Report, word for word, every line of the material that contains "right".

BEGIN DATA FOR THE TASK

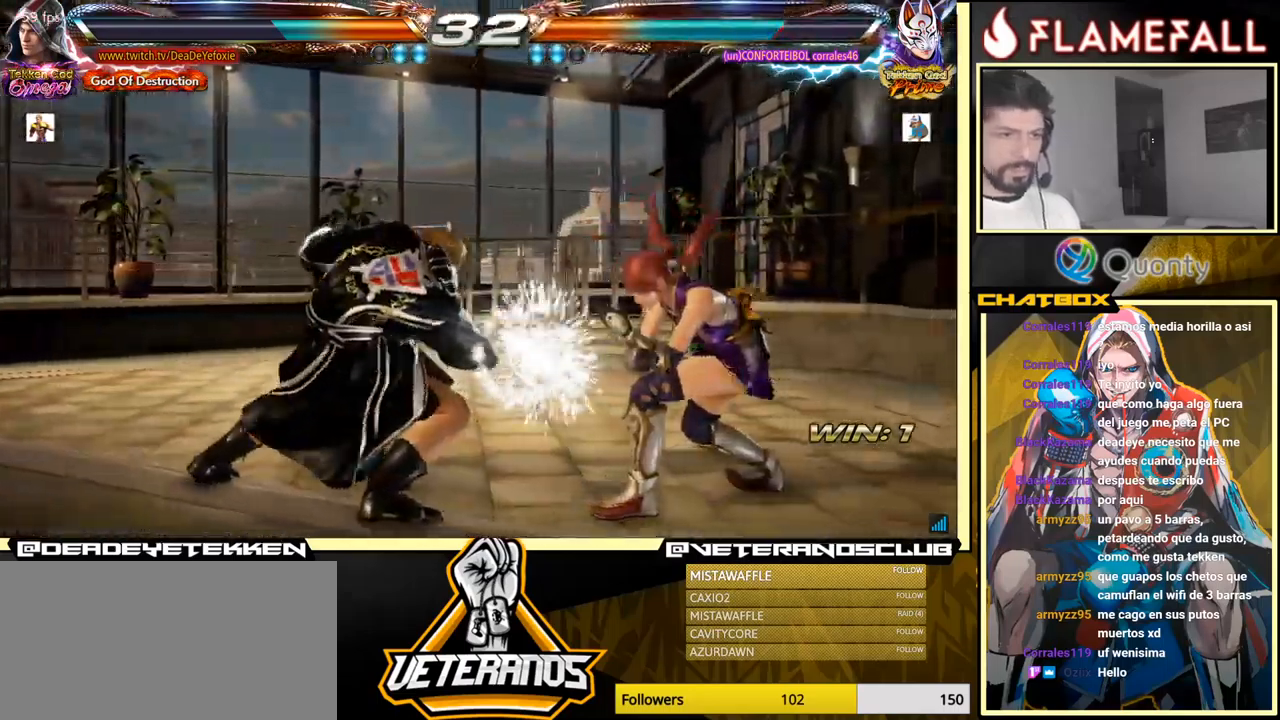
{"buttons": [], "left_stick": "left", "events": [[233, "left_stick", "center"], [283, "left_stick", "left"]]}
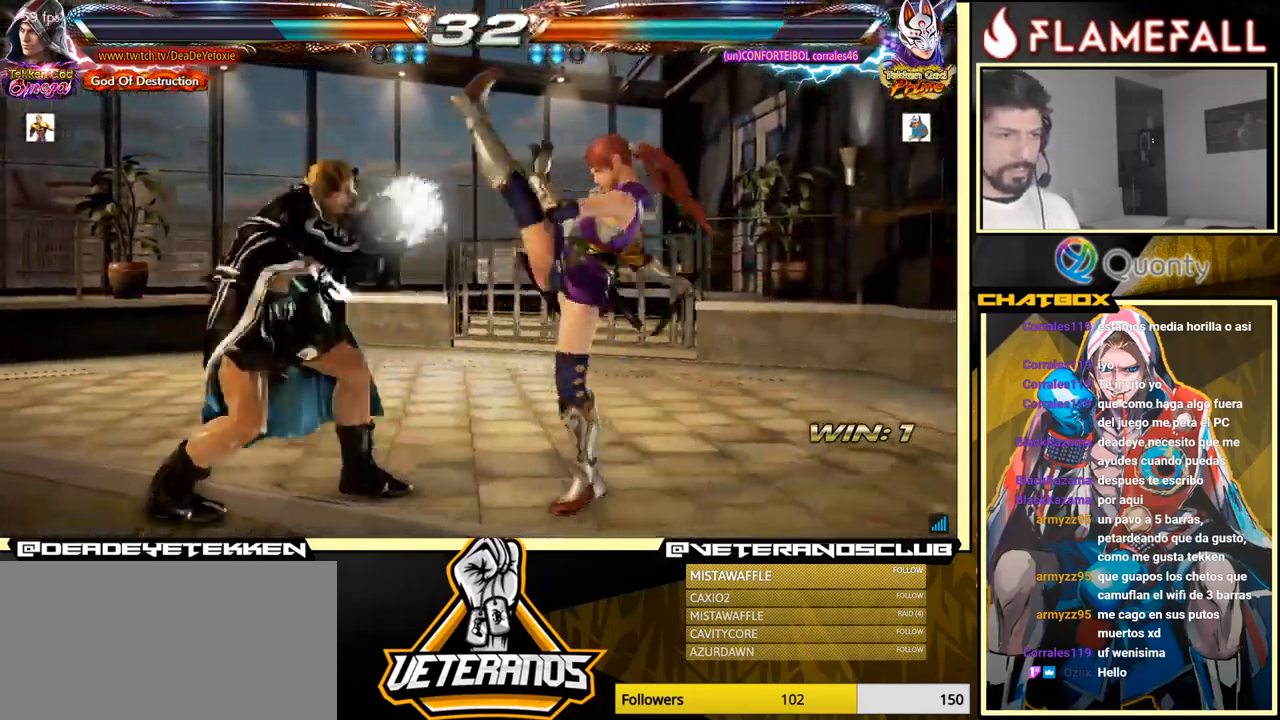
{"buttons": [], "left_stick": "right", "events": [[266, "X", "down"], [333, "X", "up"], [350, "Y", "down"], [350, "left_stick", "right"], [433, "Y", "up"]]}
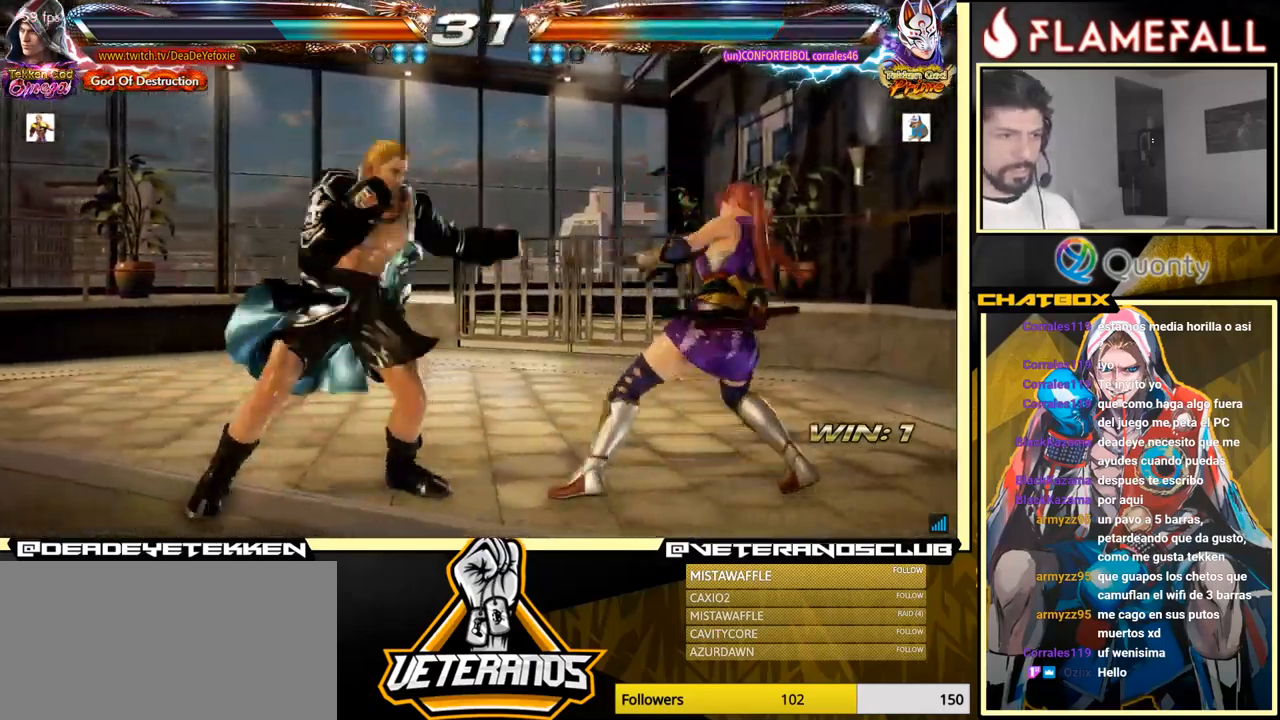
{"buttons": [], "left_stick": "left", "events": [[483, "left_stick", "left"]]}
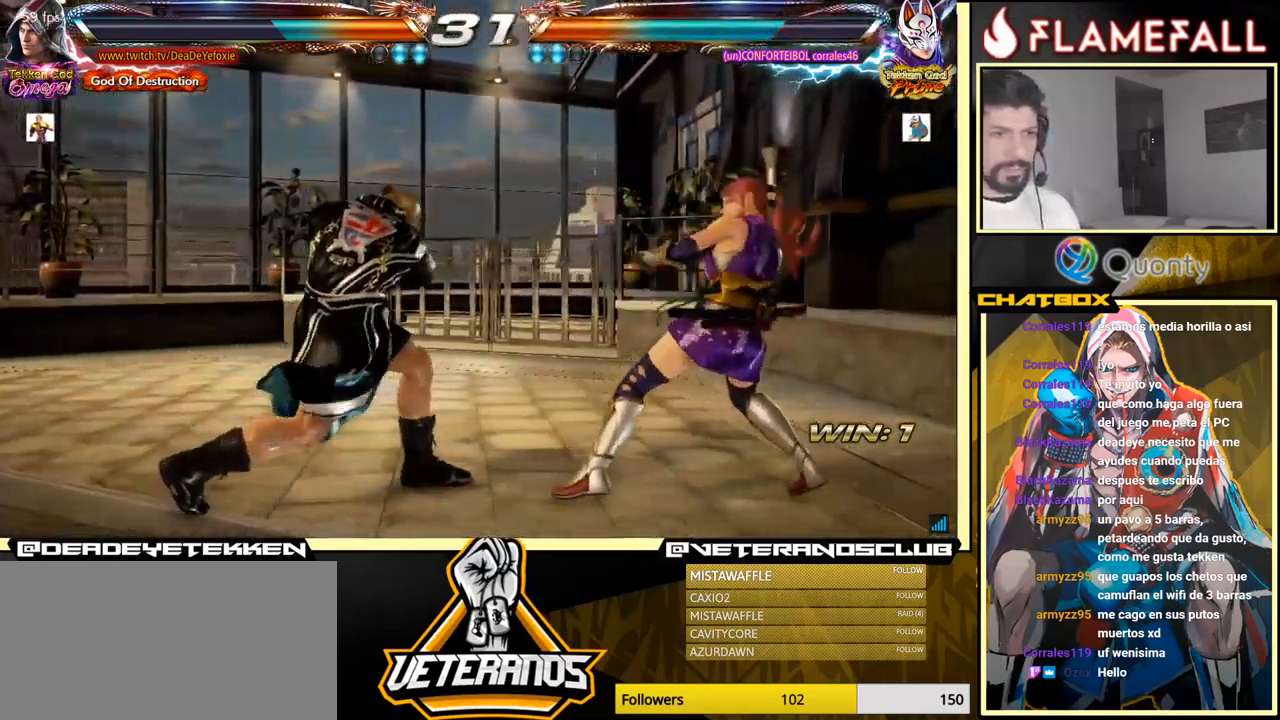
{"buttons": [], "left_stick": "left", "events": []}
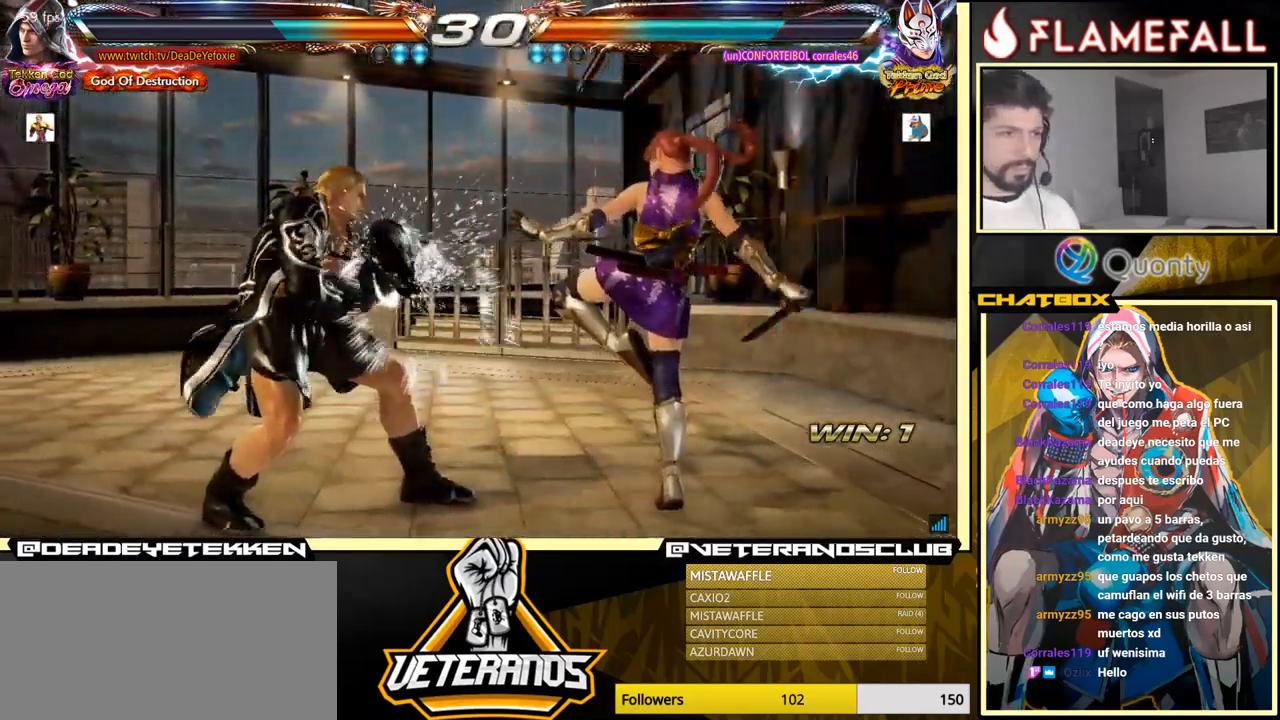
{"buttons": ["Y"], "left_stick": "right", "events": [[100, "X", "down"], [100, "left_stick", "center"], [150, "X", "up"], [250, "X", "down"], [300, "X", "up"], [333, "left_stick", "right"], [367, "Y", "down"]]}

END DATA FOR THE TASK
BEGIN DATA FOR THE TASK

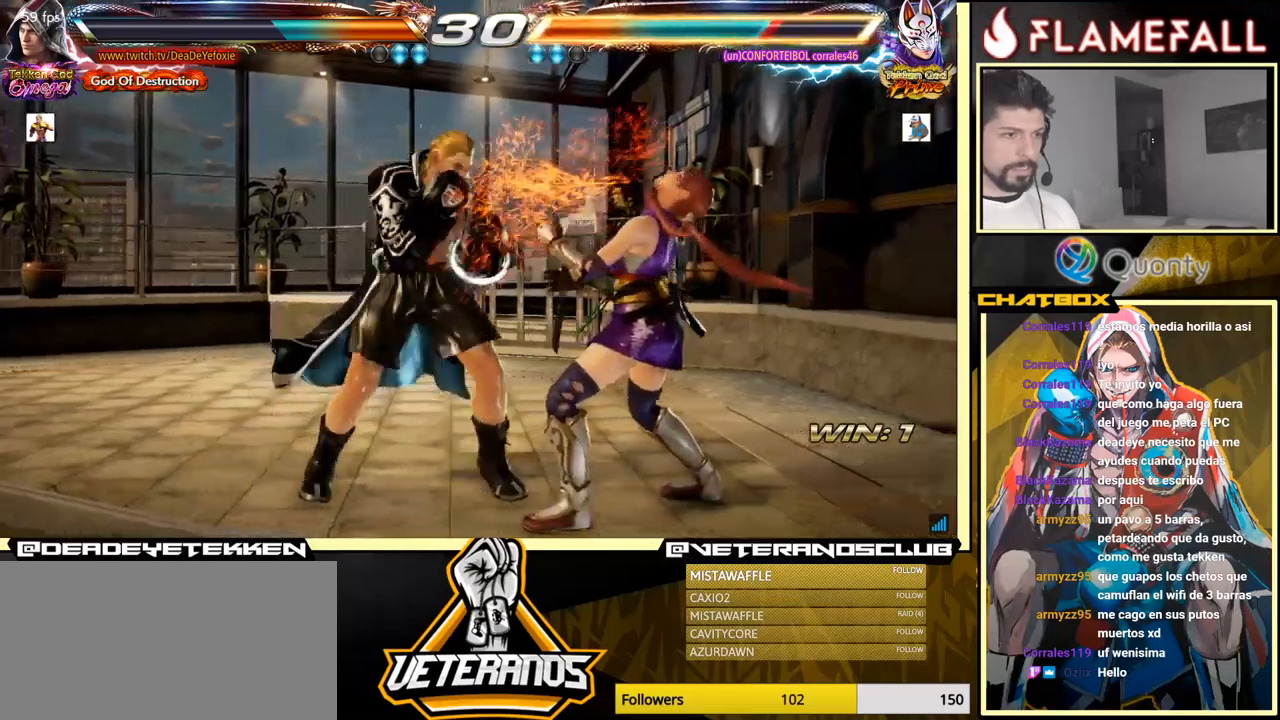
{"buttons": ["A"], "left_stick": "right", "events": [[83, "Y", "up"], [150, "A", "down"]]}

END DATA FOR THE TASK

● ANSWER FOR THIS EXERCISE:
{"buttons": [], "left_stick": "right", "events": [[266, "X", "down"], [333, "X", "up"], [350, "Y", "down"], [350, "left_stick", "right"], [433, "Y", "up"]]}
{"buttons": ["Y"], "left_stick": "right", "events": [[100, "X", "down"], [100, "left_stick", "center"], [150, "X", "up"], [250, "X", "down"], [300, "X", "up"], [333, "left_stick", "right"], [367, "Y", "down"]]}
{"buttons": ["A"], "left_stick": "right", "events": [[83, "Y", "up"], [150, "A", "down"]]}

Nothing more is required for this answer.